Rektor uczelni Todd Williams podkreślił, że istniejąca od 1921 Rada ds. Nauczania, której zadaniem jest promowanie wiedzy i przygotowanie do działań w społeczeństwie, „ustaliła teorie i założenia interdyscyplinarne nie pasujące do naszego biblijnego rozumienia, kim jest człowiek, czym jest natura ludzka i czym jest świat”.
Według niego, zadaniem uniwersytetu chrześcijańskiego jest przygotowanie studentów do służby Chrystusowi w Kościele, społeczeństwie i świecie, opartych na Biblii, dobrze wykształconych, kompetentnych zawodowo i „mających charakter” mężczyzn i kobiet.
Rektor zaprzeczył, jakoby decyzja o zamknięciu wydziału miała jakikolwiek związek z rasizmem czy dyskryminacją, „gdyż są one niezgodne z założeniami tego uniwersytetu”. Wyjaśnił, że sposób działania uczelni jako instytucji ewangelikalnej opiera się na wierze. „Uznajemy wolność w wyznawaniu religii, toteż nie możemy się angażować w jakąkolwiek działalność naznaczoną nienawiścią i chęcią szkodzenia członkom społeczności LGBTQ ani nie popieramy żadnej dyskryminacji w tym zakresie” - powiedział rektor.

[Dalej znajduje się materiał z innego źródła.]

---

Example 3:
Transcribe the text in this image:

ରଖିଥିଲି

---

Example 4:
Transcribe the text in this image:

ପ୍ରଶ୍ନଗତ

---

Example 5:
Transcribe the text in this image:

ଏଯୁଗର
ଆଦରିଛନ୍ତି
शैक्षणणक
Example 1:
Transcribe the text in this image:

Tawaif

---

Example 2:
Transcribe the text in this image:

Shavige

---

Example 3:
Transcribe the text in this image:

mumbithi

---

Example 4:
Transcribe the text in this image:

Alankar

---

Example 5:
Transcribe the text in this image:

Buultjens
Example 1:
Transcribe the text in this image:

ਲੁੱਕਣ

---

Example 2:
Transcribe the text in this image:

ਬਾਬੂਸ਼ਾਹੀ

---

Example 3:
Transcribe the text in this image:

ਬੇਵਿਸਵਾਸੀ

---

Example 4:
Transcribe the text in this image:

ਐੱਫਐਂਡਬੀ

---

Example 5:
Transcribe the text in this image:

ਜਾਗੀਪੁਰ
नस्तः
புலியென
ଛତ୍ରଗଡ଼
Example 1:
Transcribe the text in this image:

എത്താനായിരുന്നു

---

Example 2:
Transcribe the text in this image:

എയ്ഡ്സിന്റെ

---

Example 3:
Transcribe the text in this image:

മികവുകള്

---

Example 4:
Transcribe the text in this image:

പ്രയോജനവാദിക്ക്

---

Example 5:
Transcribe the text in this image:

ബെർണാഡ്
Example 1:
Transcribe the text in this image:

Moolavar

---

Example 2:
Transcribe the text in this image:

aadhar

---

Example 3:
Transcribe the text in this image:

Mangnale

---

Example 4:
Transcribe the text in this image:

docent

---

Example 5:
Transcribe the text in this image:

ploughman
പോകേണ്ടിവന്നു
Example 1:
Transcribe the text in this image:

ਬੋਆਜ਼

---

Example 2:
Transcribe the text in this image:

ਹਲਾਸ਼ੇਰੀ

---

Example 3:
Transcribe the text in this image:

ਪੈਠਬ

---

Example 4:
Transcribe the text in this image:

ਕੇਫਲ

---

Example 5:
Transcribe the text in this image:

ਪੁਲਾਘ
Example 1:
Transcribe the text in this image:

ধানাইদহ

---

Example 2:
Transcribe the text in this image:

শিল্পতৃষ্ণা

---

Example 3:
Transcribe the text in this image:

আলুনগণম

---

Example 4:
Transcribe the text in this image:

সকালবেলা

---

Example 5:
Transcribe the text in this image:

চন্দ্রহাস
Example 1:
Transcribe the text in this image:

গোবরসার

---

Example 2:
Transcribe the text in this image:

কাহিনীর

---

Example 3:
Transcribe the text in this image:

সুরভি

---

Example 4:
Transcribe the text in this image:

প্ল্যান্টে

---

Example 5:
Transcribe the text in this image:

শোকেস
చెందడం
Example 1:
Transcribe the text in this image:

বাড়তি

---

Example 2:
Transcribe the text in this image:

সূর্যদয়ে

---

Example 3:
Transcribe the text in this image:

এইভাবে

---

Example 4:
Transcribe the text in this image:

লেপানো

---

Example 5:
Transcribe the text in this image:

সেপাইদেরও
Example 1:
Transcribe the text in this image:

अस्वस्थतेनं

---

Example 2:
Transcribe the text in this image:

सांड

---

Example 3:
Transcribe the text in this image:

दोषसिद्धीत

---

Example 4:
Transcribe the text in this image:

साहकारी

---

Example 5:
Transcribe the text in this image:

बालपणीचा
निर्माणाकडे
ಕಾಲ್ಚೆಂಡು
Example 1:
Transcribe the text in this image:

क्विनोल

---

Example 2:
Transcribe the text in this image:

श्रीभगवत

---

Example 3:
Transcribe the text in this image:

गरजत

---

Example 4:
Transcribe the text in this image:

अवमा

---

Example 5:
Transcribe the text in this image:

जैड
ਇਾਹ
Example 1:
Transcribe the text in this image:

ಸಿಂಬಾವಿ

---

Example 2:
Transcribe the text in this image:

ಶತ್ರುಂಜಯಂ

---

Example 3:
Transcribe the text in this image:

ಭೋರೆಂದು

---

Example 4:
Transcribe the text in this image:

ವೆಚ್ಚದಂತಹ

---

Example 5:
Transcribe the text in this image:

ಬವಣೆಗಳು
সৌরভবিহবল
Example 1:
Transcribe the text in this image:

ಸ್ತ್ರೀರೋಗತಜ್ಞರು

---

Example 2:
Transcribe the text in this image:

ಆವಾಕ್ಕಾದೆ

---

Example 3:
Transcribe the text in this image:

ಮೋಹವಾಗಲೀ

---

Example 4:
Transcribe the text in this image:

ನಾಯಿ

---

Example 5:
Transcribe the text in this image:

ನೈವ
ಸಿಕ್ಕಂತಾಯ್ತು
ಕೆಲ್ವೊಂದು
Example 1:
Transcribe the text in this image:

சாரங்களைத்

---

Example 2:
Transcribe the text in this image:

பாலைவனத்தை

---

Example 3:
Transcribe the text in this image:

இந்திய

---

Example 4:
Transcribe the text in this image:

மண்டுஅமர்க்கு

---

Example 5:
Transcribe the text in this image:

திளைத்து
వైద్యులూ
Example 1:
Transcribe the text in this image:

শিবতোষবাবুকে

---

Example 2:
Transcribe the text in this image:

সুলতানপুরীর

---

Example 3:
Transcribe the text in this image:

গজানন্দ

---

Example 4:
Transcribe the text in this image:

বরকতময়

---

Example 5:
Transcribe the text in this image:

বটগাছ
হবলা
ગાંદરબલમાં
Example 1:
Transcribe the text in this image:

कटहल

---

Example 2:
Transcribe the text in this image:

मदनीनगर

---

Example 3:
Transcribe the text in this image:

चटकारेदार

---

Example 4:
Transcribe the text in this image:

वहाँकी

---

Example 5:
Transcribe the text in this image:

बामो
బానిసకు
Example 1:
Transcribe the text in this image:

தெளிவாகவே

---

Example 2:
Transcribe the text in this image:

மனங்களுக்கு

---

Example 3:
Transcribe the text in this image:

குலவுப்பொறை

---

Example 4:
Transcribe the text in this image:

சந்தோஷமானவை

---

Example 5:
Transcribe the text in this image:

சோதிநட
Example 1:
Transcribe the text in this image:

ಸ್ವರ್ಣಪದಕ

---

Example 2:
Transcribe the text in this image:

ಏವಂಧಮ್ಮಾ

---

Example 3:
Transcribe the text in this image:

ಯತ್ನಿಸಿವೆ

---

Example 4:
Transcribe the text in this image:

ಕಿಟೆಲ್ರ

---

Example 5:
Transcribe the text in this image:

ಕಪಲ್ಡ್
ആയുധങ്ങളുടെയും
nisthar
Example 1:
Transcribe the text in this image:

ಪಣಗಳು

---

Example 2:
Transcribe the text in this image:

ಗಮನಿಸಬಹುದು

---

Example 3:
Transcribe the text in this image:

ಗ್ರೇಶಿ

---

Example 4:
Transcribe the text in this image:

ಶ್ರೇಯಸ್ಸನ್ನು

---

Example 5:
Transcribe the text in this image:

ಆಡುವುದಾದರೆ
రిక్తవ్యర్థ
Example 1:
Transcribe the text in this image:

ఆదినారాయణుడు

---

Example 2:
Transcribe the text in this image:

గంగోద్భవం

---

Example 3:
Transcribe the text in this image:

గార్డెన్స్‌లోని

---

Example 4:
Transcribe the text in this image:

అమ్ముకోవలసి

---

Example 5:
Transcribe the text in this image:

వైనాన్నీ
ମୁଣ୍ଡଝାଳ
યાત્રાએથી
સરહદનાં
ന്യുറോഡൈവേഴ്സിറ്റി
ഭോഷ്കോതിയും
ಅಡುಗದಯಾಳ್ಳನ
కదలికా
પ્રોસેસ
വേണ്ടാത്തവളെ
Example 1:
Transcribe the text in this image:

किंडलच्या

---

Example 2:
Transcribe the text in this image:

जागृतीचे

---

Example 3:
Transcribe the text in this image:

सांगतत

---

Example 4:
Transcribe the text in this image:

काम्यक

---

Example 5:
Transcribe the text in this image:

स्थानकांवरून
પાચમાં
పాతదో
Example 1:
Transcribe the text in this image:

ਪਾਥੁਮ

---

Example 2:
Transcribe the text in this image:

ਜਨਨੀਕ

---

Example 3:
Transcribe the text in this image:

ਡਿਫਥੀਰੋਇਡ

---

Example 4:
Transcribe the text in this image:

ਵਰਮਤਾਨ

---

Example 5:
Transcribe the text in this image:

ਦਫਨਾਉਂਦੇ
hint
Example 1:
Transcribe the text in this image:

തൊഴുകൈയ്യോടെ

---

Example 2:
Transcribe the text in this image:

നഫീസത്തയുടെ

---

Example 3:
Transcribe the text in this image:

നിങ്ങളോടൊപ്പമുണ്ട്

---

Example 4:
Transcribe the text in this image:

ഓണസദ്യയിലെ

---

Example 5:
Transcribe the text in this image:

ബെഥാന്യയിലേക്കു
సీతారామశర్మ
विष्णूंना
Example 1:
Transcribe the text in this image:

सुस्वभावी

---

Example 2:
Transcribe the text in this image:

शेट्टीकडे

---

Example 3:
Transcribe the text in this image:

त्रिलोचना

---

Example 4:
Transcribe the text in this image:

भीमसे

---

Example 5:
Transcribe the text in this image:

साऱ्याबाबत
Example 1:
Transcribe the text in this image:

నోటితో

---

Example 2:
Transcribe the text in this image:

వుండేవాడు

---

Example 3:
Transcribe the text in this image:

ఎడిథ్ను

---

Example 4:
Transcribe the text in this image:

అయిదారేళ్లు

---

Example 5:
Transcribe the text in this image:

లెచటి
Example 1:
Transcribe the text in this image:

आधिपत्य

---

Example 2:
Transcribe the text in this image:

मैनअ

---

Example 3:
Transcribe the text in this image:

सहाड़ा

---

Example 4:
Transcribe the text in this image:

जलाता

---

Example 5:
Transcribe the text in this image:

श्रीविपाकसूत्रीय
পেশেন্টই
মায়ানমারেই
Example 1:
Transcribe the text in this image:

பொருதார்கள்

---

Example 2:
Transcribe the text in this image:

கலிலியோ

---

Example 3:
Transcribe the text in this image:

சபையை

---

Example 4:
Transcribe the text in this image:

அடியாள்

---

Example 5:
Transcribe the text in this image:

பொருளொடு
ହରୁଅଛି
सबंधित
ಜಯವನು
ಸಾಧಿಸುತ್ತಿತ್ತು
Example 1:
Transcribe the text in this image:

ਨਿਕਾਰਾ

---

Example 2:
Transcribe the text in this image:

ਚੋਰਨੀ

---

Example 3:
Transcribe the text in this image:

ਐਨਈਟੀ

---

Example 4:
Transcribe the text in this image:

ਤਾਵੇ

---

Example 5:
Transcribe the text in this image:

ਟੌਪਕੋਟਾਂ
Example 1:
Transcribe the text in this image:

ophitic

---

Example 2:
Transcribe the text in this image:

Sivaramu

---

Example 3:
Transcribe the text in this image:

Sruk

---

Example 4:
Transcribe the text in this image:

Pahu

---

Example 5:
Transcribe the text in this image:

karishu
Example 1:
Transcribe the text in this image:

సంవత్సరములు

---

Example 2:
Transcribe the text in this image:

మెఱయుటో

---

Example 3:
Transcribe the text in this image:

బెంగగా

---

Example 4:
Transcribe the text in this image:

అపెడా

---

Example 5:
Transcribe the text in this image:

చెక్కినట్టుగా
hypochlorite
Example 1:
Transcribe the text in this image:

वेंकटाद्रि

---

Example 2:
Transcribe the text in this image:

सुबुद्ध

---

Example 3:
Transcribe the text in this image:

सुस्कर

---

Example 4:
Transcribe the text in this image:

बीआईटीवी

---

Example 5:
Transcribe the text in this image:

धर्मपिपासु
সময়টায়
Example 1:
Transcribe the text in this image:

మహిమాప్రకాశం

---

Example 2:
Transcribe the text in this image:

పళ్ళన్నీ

Założony w 1913 prywatny chrześcijański Uniwersytet Cairn początkowo nosił nazwę Filadelfijski Instytut Biblijny. Obecnie kształci się na nim ponad 1500 studentów na 6 wydziałach: teologii, sztuk i nauk wyzwolonych, biznesu, edukacji, muzyki i – dotychczas – opieki społecznej. Niezależnie od kierunku wszyscy studenci muszą zaliczyć co najmniej 30 godzin zajęć biblijnych w jednym semestrze.